American Medical Biographies/Gulick, Luther Halsey
Gulick, Luther Halsey (1865–1918)
Luther Halsey Gulick, physical educator, was born at Honolulu, Hawaiian Islands, December 4, 1865, son of Luther Halsey and Louisa Lewis Gulick. He was a student at Oberlin College 1880–82 and 1883–86; a student at Sargent Normal School of Physical Training, Harvard, 1865; he graduated from New York University medical school in 1889. He was appointed director of physical training in the public schools of New York City in 1903, remaining in this position until 1908, following a term of seven years as superintendent of the physical training department of the Young Men's Christian Association Training School at Springfield, Massachusetts, 1886–1903. He was director of the department of child hygiene, Russell Sage Foundation, 1907–13; president of Camp Fire Girls from January, 1913, to the time of his death. He was editor of the Physical Education Review, 1901–3, Association Outlook, 1897–1900, and Gulick Hygiene Series. He was president of the American Physical Education Association, 1903; vice-president of the Young Men's Christian Association Athletic League of North America, 1903–6; president of the Public School Physical Training Society, 1905–8; and president of the Playground Association of America, 1906–9; also secretary of the Public Schools Athletic League of New York, 1903–8. Dr. Gulick lectured on school hygiene and personal hygiene, physical training and play, at New York University in 1906; was a member of the Olympic Games Committee, Athens, 1906, London, 1908; United States delegate to the second International Congress on School Hygiene, London, 1907. He received from the Young Men's Christian Association Training School, Springfield, Mass., the degree of Master of Physical Education; was consultant of the New York Hospital for Deformities and Joint Diseases, 1907, and a member of the Permanent Committee of the International Congress of School Hygiene.

» DATA EXTRACT:
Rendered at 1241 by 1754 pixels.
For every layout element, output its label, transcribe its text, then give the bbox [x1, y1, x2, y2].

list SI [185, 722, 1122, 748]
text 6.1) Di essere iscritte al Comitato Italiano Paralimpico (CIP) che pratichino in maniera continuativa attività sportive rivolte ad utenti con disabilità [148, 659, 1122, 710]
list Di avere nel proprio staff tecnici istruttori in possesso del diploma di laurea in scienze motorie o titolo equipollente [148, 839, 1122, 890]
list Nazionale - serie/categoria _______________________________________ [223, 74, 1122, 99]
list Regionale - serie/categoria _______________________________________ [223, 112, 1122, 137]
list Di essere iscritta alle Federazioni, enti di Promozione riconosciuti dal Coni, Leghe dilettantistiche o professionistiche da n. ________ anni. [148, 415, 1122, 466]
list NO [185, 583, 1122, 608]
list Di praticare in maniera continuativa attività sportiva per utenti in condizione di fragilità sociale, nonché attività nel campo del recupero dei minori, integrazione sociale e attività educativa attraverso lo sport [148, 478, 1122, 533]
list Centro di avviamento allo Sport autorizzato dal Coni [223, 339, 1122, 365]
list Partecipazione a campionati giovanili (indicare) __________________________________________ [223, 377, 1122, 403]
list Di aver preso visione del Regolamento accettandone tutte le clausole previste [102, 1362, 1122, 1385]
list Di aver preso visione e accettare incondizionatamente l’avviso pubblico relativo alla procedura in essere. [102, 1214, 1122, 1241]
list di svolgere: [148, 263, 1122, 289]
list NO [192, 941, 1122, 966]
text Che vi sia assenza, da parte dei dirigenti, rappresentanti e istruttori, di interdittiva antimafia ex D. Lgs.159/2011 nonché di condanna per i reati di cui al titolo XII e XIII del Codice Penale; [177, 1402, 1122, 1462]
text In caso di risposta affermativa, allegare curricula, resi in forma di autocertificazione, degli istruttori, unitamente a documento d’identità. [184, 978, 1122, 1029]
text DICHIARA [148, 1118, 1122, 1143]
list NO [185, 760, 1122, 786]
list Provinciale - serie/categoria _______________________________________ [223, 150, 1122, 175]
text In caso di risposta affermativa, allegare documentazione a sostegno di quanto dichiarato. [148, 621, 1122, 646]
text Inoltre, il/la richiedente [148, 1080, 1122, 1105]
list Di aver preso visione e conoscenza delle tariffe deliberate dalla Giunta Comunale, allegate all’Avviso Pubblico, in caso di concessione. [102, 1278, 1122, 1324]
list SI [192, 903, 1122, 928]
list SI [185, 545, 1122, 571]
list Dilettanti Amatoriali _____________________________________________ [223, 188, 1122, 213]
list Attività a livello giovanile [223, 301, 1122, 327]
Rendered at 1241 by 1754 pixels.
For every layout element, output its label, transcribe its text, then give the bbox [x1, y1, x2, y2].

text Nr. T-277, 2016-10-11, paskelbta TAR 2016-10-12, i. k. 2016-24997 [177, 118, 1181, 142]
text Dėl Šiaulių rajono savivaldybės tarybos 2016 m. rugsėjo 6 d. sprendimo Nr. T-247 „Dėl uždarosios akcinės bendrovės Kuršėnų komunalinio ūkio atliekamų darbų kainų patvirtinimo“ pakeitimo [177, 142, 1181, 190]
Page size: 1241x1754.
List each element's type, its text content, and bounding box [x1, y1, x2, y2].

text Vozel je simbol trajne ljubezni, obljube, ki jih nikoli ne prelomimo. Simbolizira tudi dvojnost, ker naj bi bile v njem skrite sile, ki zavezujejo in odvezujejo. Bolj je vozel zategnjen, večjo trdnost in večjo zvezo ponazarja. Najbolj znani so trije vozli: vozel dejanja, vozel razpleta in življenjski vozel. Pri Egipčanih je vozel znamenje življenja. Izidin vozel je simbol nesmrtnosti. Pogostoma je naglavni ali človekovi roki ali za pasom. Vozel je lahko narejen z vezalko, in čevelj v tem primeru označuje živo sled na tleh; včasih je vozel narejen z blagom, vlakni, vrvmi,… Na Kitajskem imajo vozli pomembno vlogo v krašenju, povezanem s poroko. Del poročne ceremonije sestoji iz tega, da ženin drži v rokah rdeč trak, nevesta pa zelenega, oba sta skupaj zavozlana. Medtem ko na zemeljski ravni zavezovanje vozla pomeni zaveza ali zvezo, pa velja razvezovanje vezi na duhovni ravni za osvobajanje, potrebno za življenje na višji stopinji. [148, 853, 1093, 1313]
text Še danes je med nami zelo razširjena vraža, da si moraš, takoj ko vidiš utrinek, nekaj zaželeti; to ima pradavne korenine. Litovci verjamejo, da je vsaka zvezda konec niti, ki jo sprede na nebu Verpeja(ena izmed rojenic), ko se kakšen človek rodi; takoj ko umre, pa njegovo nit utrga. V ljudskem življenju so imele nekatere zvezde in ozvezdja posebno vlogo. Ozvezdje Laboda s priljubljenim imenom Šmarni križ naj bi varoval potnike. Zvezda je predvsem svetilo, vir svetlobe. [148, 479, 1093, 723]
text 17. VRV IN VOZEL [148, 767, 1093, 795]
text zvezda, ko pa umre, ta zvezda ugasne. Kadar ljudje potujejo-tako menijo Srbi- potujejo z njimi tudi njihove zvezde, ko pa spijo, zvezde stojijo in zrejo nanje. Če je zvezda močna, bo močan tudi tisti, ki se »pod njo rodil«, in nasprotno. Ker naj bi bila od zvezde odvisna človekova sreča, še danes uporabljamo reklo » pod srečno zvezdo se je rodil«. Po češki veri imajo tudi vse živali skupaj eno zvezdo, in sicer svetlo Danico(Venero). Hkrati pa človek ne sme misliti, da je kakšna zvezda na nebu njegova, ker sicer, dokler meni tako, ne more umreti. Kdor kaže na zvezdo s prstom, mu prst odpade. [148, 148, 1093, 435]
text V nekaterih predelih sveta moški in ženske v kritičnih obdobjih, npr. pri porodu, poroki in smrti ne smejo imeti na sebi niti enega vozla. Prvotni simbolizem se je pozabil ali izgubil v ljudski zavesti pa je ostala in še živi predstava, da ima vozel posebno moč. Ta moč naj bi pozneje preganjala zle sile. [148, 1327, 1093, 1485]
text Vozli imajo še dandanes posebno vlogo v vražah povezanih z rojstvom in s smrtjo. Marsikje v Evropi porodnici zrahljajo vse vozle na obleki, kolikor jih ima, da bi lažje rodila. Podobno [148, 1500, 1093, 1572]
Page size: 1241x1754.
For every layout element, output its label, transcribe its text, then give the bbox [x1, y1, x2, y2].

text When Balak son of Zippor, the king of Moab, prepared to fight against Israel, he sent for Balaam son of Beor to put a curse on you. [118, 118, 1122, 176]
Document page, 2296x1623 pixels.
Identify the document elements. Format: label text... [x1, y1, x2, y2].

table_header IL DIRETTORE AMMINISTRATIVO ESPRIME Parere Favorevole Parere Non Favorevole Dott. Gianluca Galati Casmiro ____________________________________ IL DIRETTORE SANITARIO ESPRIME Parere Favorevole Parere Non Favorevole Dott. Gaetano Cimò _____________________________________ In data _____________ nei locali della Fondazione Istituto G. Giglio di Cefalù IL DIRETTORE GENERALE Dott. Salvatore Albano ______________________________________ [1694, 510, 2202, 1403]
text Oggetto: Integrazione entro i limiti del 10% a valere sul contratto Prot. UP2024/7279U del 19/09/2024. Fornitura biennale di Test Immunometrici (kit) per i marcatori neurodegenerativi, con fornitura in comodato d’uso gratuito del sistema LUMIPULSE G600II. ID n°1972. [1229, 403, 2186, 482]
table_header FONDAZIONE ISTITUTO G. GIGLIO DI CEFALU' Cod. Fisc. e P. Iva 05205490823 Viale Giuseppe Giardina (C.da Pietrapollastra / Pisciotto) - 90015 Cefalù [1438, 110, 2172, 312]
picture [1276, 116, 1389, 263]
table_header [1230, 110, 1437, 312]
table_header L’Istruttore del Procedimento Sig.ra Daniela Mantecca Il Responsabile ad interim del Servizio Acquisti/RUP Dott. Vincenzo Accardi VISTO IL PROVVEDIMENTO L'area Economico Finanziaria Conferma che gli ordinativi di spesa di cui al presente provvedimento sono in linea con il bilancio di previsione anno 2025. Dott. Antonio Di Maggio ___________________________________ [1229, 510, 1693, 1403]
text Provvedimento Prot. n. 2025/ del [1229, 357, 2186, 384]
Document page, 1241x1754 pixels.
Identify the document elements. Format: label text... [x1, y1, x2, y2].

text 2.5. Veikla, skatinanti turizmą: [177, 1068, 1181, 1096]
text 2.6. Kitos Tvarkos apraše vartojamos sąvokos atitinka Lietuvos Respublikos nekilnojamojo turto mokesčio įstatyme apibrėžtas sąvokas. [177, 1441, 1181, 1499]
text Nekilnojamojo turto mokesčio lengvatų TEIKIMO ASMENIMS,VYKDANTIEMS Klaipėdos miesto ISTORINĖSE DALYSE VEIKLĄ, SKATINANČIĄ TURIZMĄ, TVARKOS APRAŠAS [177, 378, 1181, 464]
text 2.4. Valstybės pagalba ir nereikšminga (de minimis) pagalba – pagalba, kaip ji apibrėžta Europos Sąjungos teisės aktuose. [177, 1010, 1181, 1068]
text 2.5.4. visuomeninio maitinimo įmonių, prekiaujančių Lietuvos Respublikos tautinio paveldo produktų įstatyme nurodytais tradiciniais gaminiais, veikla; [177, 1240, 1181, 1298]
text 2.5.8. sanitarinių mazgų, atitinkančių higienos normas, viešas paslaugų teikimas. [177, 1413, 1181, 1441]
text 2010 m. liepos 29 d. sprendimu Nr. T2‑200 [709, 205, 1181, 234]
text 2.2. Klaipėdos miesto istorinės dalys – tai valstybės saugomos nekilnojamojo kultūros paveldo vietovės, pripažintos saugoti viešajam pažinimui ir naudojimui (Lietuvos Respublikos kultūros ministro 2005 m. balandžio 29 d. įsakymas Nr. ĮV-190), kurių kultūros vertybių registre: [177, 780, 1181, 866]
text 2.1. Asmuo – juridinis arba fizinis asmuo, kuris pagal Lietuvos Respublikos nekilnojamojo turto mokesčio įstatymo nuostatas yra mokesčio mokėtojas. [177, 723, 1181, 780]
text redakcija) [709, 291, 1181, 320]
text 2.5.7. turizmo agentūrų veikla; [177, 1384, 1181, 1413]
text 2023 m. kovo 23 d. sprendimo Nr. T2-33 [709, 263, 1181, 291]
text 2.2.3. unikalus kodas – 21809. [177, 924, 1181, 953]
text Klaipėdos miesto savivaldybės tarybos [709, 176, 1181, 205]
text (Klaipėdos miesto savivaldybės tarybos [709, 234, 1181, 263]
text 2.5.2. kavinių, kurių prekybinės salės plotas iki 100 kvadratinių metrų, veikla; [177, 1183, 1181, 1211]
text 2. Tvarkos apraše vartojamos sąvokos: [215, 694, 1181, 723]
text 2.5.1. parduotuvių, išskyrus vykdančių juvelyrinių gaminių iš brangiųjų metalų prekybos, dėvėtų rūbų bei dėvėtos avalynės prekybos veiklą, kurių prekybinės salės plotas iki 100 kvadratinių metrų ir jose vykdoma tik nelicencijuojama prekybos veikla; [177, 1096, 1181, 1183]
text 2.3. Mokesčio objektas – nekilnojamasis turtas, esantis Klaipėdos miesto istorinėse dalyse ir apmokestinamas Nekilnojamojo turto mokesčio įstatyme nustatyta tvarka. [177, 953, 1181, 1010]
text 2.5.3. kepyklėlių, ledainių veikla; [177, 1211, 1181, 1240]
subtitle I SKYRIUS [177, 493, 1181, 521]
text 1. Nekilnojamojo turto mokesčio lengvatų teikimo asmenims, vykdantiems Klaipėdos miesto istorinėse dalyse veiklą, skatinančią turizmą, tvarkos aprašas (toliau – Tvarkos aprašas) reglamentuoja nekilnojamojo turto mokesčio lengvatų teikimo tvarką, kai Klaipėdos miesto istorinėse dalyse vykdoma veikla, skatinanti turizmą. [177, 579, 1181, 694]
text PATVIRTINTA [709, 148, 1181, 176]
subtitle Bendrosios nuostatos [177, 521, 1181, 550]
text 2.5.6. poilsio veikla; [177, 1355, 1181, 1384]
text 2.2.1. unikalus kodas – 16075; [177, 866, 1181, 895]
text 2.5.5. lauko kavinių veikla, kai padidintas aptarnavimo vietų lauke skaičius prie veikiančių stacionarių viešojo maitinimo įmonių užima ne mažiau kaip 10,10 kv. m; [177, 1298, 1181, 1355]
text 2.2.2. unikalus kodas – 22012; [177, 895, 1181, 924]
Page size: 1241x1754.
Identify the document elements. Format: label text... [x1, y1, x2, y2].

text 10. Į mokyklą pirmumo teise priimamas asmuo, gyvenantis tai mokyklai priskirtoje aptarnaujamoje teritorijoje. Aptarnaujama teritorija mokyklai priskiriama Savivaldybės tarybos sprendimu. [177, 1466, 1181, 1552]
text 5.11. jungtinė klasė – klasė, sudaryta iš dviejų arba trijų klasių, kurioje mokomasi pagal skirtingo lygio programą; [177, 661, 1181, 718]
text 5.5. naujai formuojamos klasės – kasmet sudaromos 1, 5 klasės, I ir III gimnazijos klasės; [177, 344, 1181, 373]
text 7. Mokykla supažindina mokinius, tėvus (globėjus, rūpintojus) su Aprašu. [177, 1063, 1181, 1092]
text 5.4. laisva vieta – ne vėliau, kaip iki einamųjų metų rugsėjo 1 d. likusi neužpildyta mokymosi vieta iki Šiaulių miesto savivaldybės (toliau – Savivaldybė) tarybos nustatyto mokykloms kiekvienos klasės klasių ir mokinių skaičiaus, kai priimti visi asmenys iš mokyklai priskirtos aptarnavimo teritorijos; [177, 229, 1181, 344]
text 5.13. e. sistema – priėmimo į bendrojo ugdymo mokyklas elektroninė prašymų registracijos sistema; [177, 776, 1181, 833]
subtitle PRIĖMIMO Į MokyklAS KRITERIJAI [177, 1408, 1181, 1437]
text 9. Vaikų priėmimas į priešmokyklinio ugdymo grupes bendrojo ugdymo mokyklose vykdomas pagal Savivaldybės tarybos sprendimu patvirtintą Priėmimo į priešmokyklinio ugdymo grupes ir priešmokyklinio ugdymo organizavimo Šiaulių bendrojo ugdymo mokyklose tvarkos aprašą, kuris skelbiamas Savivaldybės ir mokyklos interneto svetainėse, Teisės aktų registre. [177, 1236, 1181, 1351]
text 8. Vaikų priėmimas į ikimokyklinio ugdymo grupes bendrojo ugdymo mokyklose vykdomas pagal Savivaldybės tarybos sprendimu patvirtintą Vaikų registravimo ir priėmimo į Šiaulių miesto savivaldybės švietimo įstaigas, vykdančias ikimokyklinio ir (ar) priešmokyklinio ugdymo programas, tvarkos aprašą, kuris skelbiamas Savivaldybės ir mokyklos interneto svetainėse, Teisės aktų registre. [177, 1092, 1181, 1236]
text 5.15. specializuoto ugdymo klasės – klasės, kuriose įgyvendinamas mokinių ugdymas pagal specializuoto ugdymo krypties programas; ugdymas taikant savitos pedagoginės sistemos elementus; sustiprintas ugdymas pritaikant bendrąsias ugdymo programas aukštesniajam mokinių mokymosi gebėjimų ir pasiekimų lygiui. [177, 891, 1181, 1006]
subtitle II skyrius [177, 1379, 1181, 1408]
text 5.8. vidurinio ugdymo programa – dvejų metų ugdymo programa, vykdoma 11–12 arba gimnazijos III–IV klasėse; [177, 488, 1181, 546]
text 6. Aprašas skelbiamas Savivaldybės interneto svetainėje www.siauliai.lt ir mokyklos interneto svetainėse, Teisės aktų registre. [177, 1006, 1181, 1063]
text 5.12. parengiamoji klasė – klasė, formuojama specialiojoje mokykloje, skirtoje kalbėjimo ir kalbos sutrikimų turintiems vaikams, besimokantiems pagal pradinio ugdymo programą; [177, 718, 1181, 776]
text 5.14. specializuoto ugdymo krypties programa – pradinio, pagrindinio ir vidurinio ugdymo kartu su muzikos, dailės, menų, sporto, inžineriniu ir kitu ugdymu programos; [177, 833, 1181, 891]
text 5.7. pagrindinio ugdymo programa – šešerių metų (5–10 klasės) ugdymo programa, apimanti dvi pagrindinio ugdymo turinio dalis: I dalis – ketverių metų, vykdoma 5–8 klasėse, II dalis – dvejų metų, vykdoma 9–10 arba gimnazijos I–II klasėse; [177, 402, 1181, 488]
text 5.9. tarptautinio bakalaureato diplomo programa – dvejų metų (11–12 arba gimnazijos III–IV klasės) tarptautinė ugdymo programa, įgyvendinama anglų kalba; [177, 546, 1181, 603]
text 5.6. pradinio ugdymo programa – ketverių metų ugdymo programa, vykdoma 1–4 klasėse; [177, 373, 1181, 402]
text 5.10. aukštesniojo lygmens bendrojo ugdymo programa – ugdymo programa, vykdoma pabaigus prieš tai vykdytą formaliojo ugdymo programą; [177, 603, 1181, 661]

» WORK REQUEST A:
Please translate this sentence from the Gulick biography into Spanish: "He was director of the department of child hygiene, Russell Sage Foundation, 1907–13; president of Camp Fire Girls from January, 1913, to the time of his death."
» WORK REQUEST B:
Carry on the biography of Luther Halsey Gulick from the point where it ends.

» OUTPUT A:
Fue director del departamento de higiene infantil de la Russell Sage Foundation de 1907 a 1913, y presidente de Camp Fire Girls desde enero de 1913 hasta el momento de su muerte.

» OUTPUT B:
He wrote books on the subject of physical culture, among which are: "The Efficient Life," 1907; "Physical Education by Muscular Exercise," 1904; and "Mind and Work," 1908.
He married Charlotte Vetter, of Hanover, New Hampshire, in 1887.
Dr. Gulick had recently returned from a trip to France, in the interest of the Young Men's Christian Association, for the purpose of making a survey of the moral environments of the American Expeditionary Forces, when his death took place. He died at South Casco, Maine, August 13, 1918.